Reproduce the listing below line for line, keeping every character, number and space unchanged.
━━ Source material ━━
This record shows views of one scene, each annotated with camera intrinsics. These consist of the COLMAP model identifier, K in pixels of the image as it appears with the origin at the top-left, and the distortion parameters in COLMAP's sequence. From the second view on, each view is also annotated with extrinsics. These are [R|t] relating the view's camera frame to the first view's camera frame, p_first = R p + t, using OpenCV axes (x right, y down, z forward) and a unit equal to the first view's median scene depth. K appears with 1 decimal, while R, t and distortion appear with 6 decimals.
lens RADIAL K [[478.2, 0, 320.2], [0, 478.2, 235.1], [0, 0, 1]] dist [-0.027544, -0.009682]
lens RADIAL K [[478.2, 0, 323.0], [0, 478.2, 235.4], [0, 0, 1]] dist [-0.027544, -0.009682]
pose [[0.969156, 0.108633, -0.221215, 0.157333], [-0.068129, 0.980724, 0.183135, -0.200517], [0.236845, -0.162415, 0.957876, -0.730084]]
━━━
| Exercise result |
This record shows views of one scene, each annotated with camera intrinsics. These consist of the COLMAP model identifier, K in pixels of the image as it appears with the origin at the top-left, and the distortion parameters in COLMAP's sequence. From the second view on, each view is also annotated with extrinsics. These are [R|t] relating the view's camera frame to the first view's camera frame, p_first = R p + t, using OpenCV axes (x right, y down, z forward) and a unit equal to the first view's median scene depth. K appears with 1 decimal, while R, t and distortion appear with 6 decimals.
lens RADIAL K [[478.2, 0, 320.2], [0, 478.2, 235.1], [0, 0, 1]] dist [-0.027544, -0.009682]
lens RADIAL K [[478.2, 0, 323.0], [0, 478.2, 235.4], [0, 0, 1]] dist [-0.027544, -0.009682]
pose [[0.969156, 0.108633, -0.221215, 0.157333], [-0.068129, 0.980724, 0.183135, -0.200517], [0.236845, -0.162415, 0.957876, -0.730084]]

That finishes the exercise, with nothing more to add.